» **GIVEN INFORMATION**
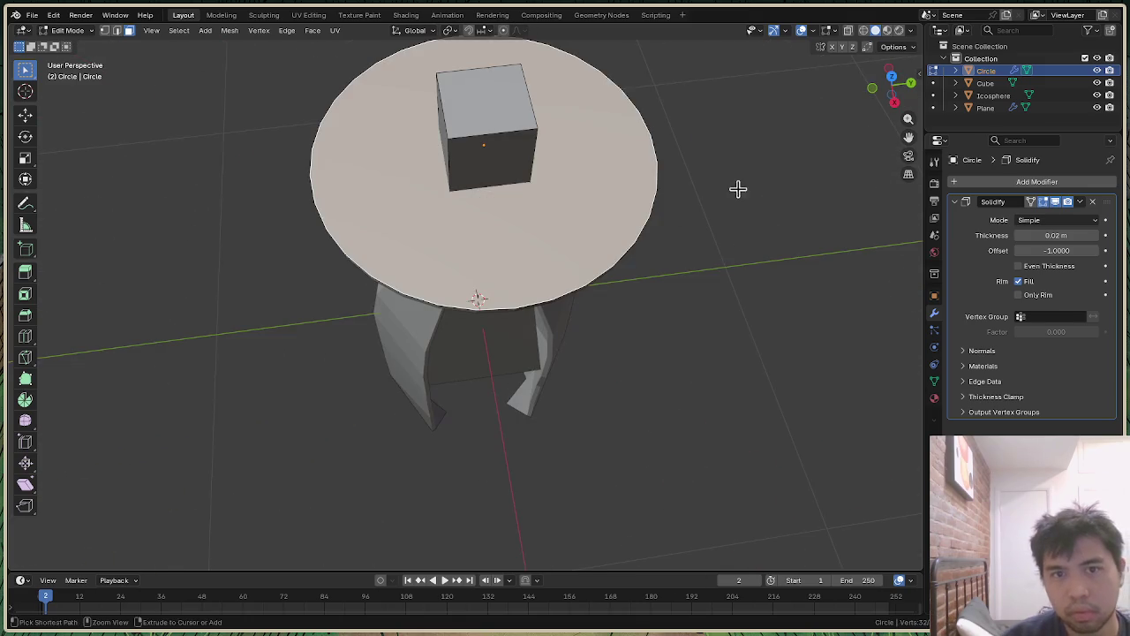
{"action": "key", "text": "ctrl+f"}
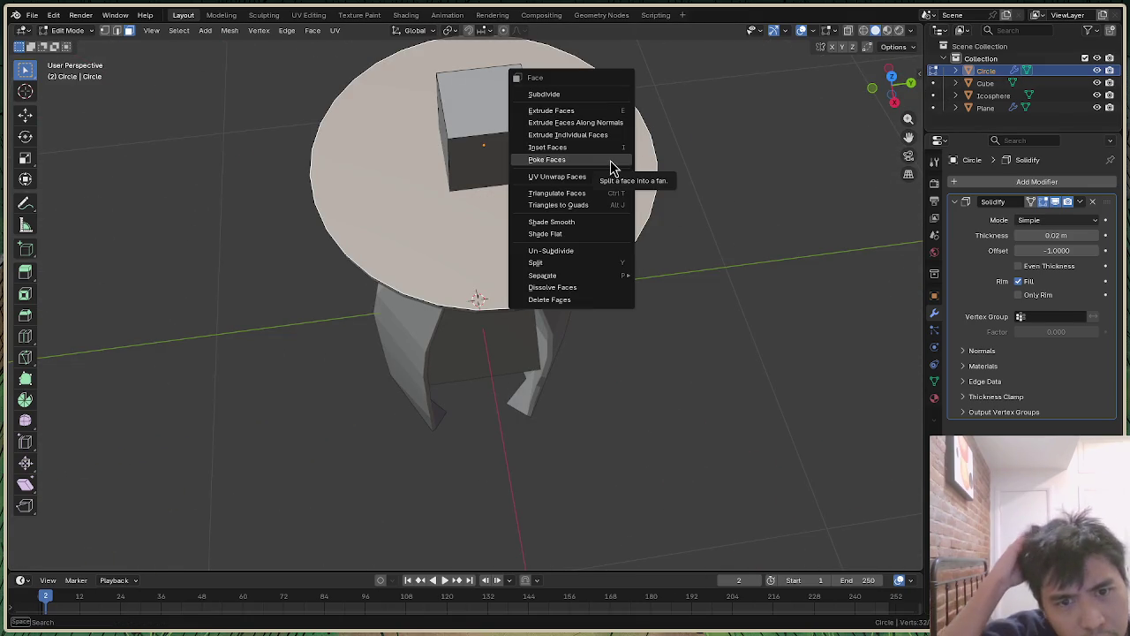
{"action": "left_click_drag", "start_coordinate": [893, 81], "coordinate": [892, 89]}
{"action": "key", "text": "ctrl+f"}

» **WHAT TO WORK ON**
Only the text of the listing should be returned, exactly and in full; no image goes into the copy.

» **THE COMPLETED TASK**
{"action": "key", "text": "ctrl+f"}
{"action": "left_click_drag", "start_coordinate": [893, 81], "coordinate": [892, 89]}
{"action": "key", "text": "ctrl+f"}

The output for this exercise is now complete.